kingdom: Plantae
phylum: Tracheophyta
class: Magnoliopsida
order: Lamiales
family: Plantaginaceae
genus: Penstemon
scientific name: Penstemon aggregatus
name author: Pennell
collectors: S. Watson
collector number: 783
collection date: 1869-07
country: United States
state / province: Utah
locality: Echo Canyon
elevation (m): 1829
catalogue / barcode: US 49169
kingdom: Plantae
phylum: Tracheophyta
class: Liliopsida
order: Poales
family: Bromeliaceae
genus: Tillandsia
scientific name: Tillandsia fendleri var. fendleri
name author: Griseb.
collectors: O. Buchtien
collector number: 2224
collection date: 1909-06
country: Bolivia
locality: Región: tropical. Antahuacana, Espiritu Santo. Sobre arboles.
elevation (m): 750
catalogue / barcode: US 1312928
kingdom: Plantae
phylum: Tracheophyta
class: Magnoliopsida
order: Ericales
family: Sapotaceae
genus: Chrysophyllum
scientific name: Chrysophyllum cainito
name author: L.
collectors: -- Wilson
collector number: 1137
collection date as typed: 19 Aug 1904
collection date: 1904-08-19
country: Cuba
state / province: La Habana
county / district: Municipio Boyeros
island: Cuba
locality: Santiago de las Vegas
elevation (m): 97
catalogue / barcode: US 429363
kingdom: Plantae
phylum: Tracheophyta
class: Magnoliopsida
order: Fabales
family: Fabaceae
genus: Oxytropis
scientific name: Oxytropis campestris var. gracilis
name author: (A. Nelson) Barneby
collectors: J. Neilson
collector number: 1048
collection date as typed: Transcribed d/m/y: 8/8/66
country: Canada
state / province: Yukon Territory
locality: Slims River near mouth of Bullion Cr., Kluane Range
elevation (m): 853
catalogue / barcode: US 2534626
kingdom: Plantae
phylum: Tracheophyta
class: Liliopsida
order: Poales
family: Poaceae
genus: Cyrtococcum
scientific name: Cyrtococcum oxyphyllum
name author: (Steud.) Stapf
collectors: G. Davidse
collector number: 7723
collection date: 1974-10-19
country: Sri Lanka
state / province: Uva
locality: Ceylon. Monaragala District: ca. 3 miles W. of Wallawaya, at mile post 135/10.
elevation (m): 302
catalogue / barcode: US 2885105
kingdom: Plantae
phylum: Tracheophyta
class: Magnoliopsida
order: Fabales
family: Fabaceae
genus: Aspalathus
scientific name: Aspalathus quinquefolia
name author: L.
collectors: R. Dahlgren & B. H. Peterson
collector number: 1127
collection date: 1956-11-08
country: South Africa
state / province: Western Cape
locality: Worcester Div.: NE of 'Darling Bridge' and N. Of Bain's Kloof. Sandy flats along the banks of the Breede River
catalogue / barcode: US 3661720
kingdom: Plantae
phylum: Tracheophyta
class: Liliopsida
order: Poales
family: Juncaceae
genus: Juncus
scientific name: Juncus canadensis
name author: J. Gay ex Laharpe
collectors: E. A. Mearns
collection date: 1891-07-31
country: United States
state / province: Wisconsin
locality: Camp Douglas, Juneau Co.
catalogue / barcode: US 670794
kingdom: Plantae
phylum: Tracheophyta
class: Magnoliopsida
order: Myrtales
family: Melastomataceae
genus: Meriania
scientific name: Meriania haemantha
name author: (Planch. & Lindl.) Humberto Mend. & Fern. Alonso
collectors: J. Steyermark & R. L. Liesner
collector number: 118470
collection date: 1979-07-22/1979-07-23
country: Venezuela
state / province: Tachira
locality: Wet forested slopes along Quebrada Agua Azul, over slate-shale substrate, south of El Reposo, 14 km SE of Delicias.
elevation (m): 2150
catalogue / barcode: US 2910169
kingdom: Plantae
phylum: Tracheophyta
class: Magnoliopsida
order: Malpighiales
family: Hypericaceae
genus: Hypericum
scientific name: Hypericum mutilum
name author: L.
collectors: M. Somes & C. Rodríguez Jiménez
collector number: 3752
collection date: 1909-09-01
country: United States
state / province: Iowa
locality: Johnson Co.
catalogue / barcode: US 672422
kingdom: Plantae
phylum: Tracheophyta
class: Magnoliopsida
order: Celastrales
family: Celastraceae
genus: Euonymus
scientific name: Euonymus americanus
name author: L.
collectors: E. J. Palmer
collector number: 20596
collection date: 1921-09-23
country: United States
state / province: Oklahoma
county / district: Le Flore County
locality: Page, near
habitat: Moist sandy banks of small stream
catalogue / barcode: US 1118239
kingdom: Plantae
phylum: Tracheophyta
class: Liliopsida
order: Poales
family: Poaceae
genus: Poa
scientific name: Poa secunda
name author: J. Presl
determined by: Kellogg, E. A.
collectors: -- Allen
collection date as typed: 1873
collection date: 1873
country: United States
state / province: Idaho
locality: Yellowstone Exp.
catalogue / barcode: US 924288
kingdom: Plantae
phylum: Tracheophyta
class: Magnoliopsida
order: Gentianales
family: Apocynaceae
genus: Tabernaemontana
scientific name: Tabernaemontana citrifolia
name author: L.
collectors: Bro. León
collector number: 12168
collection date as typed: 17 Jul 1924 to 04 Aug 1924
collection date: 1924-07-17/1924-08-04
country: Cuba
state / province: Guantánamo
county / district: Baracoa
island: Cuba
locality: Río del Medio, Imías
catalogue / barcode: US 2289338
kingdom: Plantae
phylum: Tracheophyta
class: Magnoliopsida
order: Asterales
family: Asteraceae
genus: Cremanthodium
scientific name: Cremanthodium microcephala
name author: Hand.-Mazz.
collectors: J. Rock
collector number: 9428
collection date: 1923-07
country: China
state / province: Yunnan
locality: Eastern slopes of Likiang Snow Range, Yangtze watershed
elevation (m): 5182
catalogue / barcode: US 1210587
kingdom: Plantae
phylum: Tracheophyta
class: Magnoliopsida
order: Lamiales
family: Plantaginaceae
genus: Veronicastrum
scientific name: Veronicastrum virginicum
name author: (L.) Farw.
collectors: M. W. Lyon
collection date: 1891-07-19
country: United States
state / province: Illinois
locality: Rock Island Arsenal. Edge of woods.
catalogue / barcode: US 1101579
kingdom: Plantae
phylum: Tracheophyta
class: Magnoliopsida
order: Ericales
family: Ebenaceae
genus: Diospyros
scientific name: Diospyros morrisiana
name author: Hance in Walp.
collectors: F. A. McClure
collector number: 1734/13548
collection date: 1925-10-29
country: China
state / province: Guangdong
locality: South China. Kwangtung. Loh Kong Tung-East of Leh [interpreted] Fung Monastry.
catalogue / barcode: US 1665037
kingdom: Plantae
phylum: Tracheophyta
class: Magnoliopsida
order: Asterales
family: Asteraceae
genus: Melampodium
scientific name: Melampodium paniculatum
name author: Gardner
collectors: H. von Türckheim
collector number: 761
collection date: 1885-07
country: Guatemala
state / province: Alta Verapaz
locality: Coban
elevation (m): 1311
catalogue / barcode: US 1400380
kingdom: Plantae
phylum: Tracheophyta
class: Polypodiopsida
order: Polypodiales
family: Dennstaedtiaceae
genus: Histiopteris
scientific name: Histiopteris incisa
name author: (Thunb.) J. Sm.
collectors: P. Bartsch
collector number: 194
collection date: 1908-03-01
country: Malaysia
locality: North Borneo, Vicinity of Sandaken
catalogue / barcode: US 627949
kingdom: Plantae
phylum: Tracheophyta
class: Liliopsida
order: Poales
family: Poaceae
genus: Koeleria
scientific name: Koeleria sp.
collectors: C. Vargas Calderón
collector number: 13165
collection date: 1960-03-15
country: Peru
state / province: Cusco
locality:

□ □ □ □ □

Put every line of the rows above into a Markdown table with two columns, Line No. and Entry. Number the lines in order and leave out any blank ones.

Result of this task:
| Line No. | Entry |
|---|---|
| 1 | kingdom: Plantae |
| 2 | phylum: Tracheophyta |
| 3 | class: Magnoliopsida |
| 4 | order: Lamiales |
| 5 | family: Plantaginaceae |
| 6 | genus: Penstemon |
| 7 | scientific name: Penstemon aggregatus |
| 8 | name author: Pennell |
| 9 | collectors: S. Watson |
| 10 | collector number: 783 |
| 11 | collection date: 1869-07 |
| 12 | country: United States |
| 13 | state / province: Utah |
| 14 | locality: Echo Canyon |
| 15 | elevation (m): 1829 |
| 16 | catalogue / barcode: US 49169 |
| 17 | kingdom: Plantae |
| 18 | phylum: Tracheophyta |
| 19 | class: Liliopsida |
| 20 | order: Poales |
| 21 | family: Bromeliaceae |
| 22 | genus: Tillandsia |
| 23 | scientific name: Tillandsia fendleri var. fendleri |
| 24 | name author: Griseb. |
| 25 | collectors: O. Buchtien |
| 26 | collector number: 2224 |
| 27 | collection date: 1909-06 |
| 28 | country: Bolivia |
| 29 | locality: Región: tropical. Antahuacana, Espiritu Santo. Sobre arboles. |
| 30 | elevation (m): 750 |
| 31 | catalogue / barcode: US 1312928 |
| 32 | kingdom: Plantae |
| 33 | phylum: Tracheophyta |
| 34 | class: Magnoliopsida |
| 35 | order: Ericales |
| 36 | family: Sapotaceae |
| 37 | genus: Chrysophyllum |
| 38 | scientific name: Chrysophyllum cainito |
| 39 | name author: L. |
| 40 | collectors: -- Wilson |
| 41 | collector number: 1137 |
| 42 | collection date as typed: 19 Aug 1904 |
| 43 | collection date: 1904-08-19 |
| 44 | country: Cuba |
| 45 | state / province: La Habana |
| 46 | county / district: Municipio Boyeros |
| 47 | island: Cuba |
| 48 | locality: Santiago de las Vegas |
| 49 | elevation (m): 97 |
| 50 | catalogue / barcode: US 429363 |
| 51 | kingdom: Plantae |
| 52 | phylum: Tracheophyta |
| 53 | class: Magnoliopsida |
| 54 | order: Fabales |
| 55 | family: Fabaceae |
| 56 | genus: Oxytropis |
| 57 | scientific name: Oxytropis campestris var. gracilis |
| 58 | name author: (A. Nelson) Barneby |
| 59 | collectors: J. Neilson |
| 60 | collector number: 1048 |
| 61 | collection date as typed: Transcribed d/m/y: 8/8/66 |
| 62 | country: Canada |
| 63 | state / province: Yukon Territory |
| 64 | locality: Slims River near mouth of Bullion Cr., Kluane Range |
| 65 | elevation (m): 853 |
| 66 | catalogue / barcode: US 2534626 |
| 67 | kingdom: Plantae |
| 68 | phylum: Tracheophyta |
| 69 | class: Liliopsida |
| 70 | order: Poales |
| 71 | family: Poaceae |
| 72 | genus: Cyrtococcum |
| 73 | scientific name: Cyrtococcum oxyphyllum |
| 74 | name author: (Steud.) Stapf |
| 75 | collectors: G. Davidse |
| 76 | collector number: 7723 |
| 77 | collection date: 1974-10-19 |
| 78 | country: Sri Lanka |
| 79 | state / province: Uva |
| 80 | locality: Ceylon. Monaragala District: ca. 3 miles W. of Wallawaya, at mile post 135/10. |
| 81 | elevation (m): 302 |
| 82 | catalogue / barcode: US 2885105 |
| 83 | kingdom: Plantae |
| 84 | phylum: Tracheophyta |
| 85 | class: Magnoliopsida |
| 86 | order: Fabales |
| 87 | family: Fabaceae |
| 88 | genus: Aspalathus |
| 89 | scientific name: Aspalathus quinquefolia |
| 90 | name author: L. |
| 91 | collectors: R. Dahlgren & B. H. Peterson |
| 92 | collector number: 1127 |
| 93 | collection date: 1956-11-08 |
| 94 | country: South Africa |
| 95 | state / province: Western Cape |
| 96 | locality: Worcester Div.: NE of 'Darling Bridge' and N. Of Bain's Kloof. Sandy flats along the banks of the Breede River |
| 97 | catalogue / barcode: US 3661720 |
| 98 | kingdom: Plantae |
| 99 | phylum: Tracheophyta |
| 100 | class: Liliopsida |
| 101 | order: Poales |
| 102 | family: Juncaceae |
| 103 | genus: Juncus |
| 104 | scientific name: Juncus canadensis |
| 105 | name author: J. Gay ex Laharpe |
| 106 | collectors: E. A. Mearns |
| 107 | collection date: 1891-07-31 |
| 108 | country: United States |
| 109 | state / province: Wisconsin |
| 110 | locality: Camp Douglas, Juneau Co. |
| 111 | catalogue / barcode: US 670794 |
| 112 | kingdom: Plantae |
| 113 | phylum: Tracheophyta |
| 114 | class: Magnoliopsida |
| 115 | order: Myrtales |
| 116 | family: Melastomataceae |
| 117 | genus: Meriania |
| 118 | scientific name: Meriania haemantha |
| 119 | name author: (Planch. & Lindl.) Humberto Mend. & Fern. Alonso |
| 120 | collectors: J. Steyermark & R. L. Liesner |
| 121 | collector number: 118470 |
| 122 | collection date: 1979-07-22/1979-07-23 |
| 123 | country: Venezuela |
| 124 | state / province: Tachira |
| 125 | locality: Wet forested slopes along Quebrada Agua Azul, over slate-shale substrate, south of El Reposo, 14 km SE of Delicias. |
| 126 | elevation (m): 2150 |
| 127 | catalogue / barcode: US 2910169 |
| 128 | kingdom: Plantae |
| 129 | phylum: Tracheophyta |
| 130 | class: Magnoliopsida |
| 131 | order: Malpighiales |
| 132 | family: Hypericaceae |
| 133 | genus: Hypericum |
| 134 | scientific name: Hypericum mutilum |
| 135 | name author: L. |
| 136 | collectors: M. Somes & C. Rodríguez Jiménez |
| 137 | collector number: 3752 |
| 138 | collection date: 1909-09-01 |
| 139 | country: United States |
| 140 | state / province: Iowa |
| 141 | locality: Johnson Co. |
| 142 | catalogue / barcode: US 672422 |
| 143 | kingdom: Plantae |
| 144 | phylum: Tracheophyta |
| 145 | class: Magnoliopsida |
| 146 | order: Celastrales |
| 147 | family: Celastraceae |
| 148 | genus: Euonymus |
| 149 | scientific name: Euonymus americanus |
| 150 | name author: L. |
| 151 | collectors: E. J. Palmer |
| 152 | collector number: 20596 |
| 153 | collection date: 1921-09-23 |
| 154 | country: United States |
| 155 | state / province: Oklahoma |
| 156 | county / district: Le Flore County |
| 157 | locality: Page, near |
| 158 | habitat: Moist sandy banks of small stream |
| 159 | catalogue / barcode: US 1118239 |
| 160 | kingdom: Plantae |
| 161 | phylum: Tracheophyta |
| 162 | class: Liliopsida |
| 163 | order: Poales |
| 164 | family: Poaceae |
| 165 | genus: Poa |
| 166 | scientific name: Poa secunda |
| 167 | name author: J. Presl |
| 168 | determined by: Kellogg, E. A. |
| 169 | collectors: -- Allen |
| 170 | collection date as typed: 1873 |
| 171 | collection date: 1873 |
| 172 | country: United States |
| 173 | state / province: Idaho |
| 174 | locality: Yellowstone Exp. |
| 175 | catalogue / barcode: US 924288 |
| 176 | kingdom: Plantae |
| 177 | phylum: Tracheophyta |
| 178 | class: Magnoliopsida |
| 179 | order: Gentianales |
| 180 | family: Apocynaceae |
| 181 | genus: Tabernaemontana |
| 182 | scientific name: Tabernaemontana citrifolia |
| 183 | name author: L. |
| 184 | collectors: Bro. León |
| 185 | collector number: 12168 |
| 186 | collection date as typed: 17 Jul 1924 to 04 Aug 1924 |
| 187 | collection date: 1924-07-17/1924-08-04 |
| 188 | country: Cuba |
| 189 | state / province: Guantánamo |
| 190 | county / district: Baracoa |
| 191 | island: Cuba |
| 192 | locality: Río del Medio, Imías |
| 193 | catalogue / barcode: US 2289338 |
| 194 | kingdom: Plantae |
| 195 | phylum: Tracheophyta |
| 196 | class: Magnoliopsida |
| 197 | order: Asterales |
| 198 | family: Asteraceae |
| 199 | genus: Cremanthodium |
| 200 | scientific name: Cremanthodium microcephala |
| 201 | name author: Hand.-Mazz. |
| 202 | collectors: J. Rock |
| 203 | collector number: 9428 |
| 204 | collection date: 1923-07 |
| 205 | country: China |
| 206 | state / province: Yunnan |
| 207 | locality: Eastern slopes of Likiang Snow Range, Yangtze watershed |
| 208 | elevation (m): 5182 |
| 209 | catalogue / barcode: US 1210587 |
| 210 | kingdom: Plantae |
| 211 | phylum: Tracheophyta |
| 212 | class: Magnoliopsida |
| 213 | order: Lamiales |
| 214 | family: Plantaginaceae |
| 215 | genus: Veronicastrum |
| 216 | scientific name: Veronicastrum virginicum |
| 217 | name author: (L.) Farw. |
| 218 | collectors: M. W. Lyon |
| 219 | collection date: 1891-07-19 |
| 220 | country: United States |
| 221 | state / province: Illinois |
| 222 | locality: Rock Island Arsenal. Edge of woods. |
| 223 | catalogue / barcode: US 1101579 |
| 224 | kingdom: Plantae |
| 225 | phylum: Tracheophyta |
| 226 | class: Magnoliopsida |
| 227 | order: Ericales |
| 228 | family: Ebenaceae |
| 229 | genus: Diospyros |
| 230 | scientific name: Diospyros morrisiana |
| 231 | name author: Hance in Walp. |
| 232 | collectors: F. A. McClure |
| 233 | collector number: 1734/13548 |
| 234 | collection date: 1925-10-29 |
| 235 | country: China |
| 236 | state / province: Guangdong |
| 237 | locality: South China. Kwangtung. Loh Kong Tung-East of Leh [interpreted] Fung Monastry. |
| 238 | catalogue / barcode: US 1665037 |
| 239 | kingdom: Plantae |
| 240 | phylum: Tracheophyta |
| 241 | class: Magnoliopsida |
| 242 | order: Asterales |
| 243 | family: Asteraceae |
| 244 | genus: Melampodium |
| 245 | scientific name: Melampodium paniculatum |
| 246 | name author: Gardner |
| 247 | collectors: H. von Türckheim |
| 248 | collector number: 761 |
| 249 | collection date: 1885-07 |
| 250 | country: Guatemala |
| 251 | state / province: Alta Verapaz |
| 252 | locality: Coban |
| 253 | elevation (m): 1311 |
| 254 | catalogue / barcode: US 1400380 |
| 255 | kingdom: Plantae |
| 256 | phylum: Tracheophyta |
| 257 | class: Polypodiopsida |
| 258 | order: Polypodiales |
| 259 | family: Dennstaedtiaceae |
| 260 | genus: Histiopteris |
| 261 | scientific name: Histiopteris incisa |
| 262 | name author: (Thunb.) J. Sm. |
| 263 | collectors: P. Bartsch |
| 264 | collector number: 194 |
| 265 | collection date: 1908-03-01 |
| 266 | country: Malaysia |
| 267 | locality: North Borneo, Vicinity of Sandaken |
| 268 | catalogue / barcode: US 627949 |
| 269 | kingdom: Plantae |
| 270 | phylum: Tracheophyta |
| 271 | class: Liliopsida |
| 272 | order: Poales |
| 273 | family: Poaceae |
| 274 | genus: Koeleria |
| 275 | scientific name: Koeleria sp. |
| 276 | collectors: C. Vargas Calderón |
| 277 | collector number: 13165 |
| 278 | collection date: 1960-03-15 |
| 279 | country: Peru |
| 280 | state / province: Cusco |
| 281 | locality: |